Услышав такую отповедь, Итобал вскочил и схватился за меч; но, прежде чем он успел что-нибудь сказать или обнажить оружие, Сакон остудил его пыл.

— Прошу вас, царь, вспомните, что принц, как и вы, мой гость, и успокойтесь. Если убитый и в самом деле приходится вам двоюродным братом, он вполне заслуживал смерти — и не от руки особ царской крови, а от руки палача, ибо похитители девушек — гнуснейшие из всех преступников. И прошу, объясните мне, царь, каким образом ваш двоюродный брат очутился так далеко от своего дома, ведь он же не числится в вашей свите.

— Не знаю, Сакон, — ответил Итобал, — а если бы и знал, не сказал. Вы утверждаете, будто мой покойный родственник похищал девушек, что в глазах финикийцев, по-видимому, является тяжким преступлением. Но говорю вам, похититель он или нет, отныне между мной и его убийцей — кровная вражда, и будь он сам великий Соломон, а не один из пятидесяти его родственничков, именующих себя принцами, — он горько поплатился бы за это. Завтра, Сакон, перед тем как отправиться в обратный путь, я должен поговорить с вами. А до тех пор прощайте! — Он встали пошел по залу, за ним — его свита.

* * *

Внезапный уход разгневанного царя Итобала послужил сигналом и для всех остальных.

— Почему этот ублюдок так обозлился на меня? — тихо спросил Азиэль у Элиссы, когда вслед за Саконом они направились в другую комнату.

— Хотите знать правду? Это он стоял за спиной убитого родственника, вы помешали ему осуществить свое намерение, — ответила она, глядя прямо перед собой.

Прежде чем принц успел что-нибудь сказать, к нему повернулся Сакон.
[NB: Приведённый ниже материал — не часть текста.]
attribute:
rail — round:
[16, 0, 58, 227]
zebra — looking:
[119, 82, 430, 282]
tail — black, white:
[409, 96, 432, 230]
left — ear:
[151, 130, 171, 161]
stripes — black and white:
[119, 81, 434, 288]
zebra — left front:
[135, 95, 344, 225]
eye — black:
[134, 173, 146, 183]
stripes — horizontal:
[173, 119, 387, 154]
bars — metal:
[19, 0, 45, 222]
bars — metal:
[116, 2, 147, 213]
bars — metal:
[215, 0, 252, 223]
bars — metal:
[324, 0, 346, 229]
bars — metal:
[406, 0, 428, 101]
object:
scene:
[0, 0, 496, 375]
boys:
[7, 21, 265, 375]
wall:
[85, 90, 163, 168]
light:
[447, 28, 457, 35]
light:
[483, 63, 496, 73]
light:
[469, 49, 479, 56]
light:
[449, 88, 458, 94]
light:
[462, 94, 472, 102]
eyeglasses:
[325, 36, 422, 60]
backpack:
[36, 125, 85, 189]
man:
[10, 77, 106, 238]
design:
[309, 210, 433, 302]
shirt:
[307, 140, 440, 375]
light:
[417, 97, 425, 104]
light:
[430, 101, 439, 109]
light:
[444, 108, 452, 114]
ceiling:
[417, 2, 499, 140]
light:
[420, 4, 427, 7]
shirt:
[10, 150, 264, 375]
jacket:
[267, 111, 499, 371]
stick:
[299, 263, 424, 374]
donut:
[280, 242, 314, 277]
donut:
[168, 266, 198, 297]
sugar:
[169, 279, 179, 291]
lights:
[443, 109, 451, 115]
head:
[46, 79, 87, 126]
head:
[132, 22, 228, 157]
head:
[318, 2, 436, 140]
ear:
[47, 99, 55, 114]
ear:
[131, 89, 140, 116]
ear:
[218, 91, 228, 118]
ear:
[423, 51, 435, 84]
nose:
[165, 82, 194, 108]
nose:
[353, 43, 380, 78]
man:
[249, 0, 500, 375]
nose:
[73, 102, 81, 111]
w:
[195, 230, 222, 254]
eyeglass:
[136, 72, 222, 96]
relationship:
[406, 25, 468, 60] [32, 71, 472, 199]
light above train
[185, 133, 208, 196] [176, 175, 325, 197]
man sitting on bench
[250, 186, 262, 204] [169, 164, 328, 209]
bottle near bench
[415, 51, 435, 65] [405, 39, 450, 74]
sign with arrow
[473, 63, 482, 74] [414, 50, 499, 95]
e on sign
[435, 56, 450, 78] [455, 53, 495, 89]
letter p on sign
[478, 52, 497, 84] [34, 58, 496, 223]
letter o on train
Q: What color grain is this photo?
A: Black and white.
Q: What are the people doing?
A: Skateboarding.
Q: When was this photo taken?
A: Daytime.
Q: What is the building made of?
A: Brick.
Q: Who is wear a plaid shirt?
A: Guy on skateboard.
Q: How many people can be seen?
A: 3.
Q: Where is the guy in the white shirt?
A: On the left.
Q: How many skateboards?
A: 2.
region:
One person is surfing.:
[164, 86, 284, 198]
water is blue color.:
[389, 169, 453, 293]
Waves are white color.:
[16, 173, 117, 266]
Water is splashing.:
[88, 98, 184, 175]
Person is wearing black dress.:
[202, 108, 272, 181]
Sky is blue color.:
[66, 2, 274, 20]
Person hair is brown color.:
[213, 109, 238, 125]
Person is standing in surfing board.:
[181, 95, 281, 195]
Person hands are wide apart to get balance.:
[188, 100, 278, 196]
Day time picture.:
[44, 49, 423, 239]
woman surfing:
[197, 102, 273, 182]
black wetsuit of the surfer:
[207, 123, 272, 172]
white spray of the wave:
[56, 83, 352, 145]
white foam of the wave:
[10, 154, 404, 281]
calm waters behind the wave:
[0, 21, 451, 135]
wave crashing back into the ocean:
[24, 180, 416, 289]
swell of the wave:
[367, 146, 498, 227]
Лицо его было сильно встревожено.

— Простите, принц, — сказал он, отводя его в сторону, — за то, что вам пришлось терпеть оскорбления за моим столом. Посмей только кто-нибудь другой заговорить с вами так грубо, он тотчас же горько пожалел бы об этом, но этот Итобал — сущий бич для нашего города: при желании он может собрать стотысячную армию дикарей и отрезать нас от источников продовольствия и от копей, где мы добываем золото. Приходится его ублажать, как до этого мы долгие годы ублажали его отца, — добавил он с потемневшим лицом, — но на этот раз он требует слишком высокую цену. — И он бросил взгляд на свою дочь, которая стояла, глядя на них, чуть поодаль, необычайно пленительная в своем белом платье и золотых украшениях.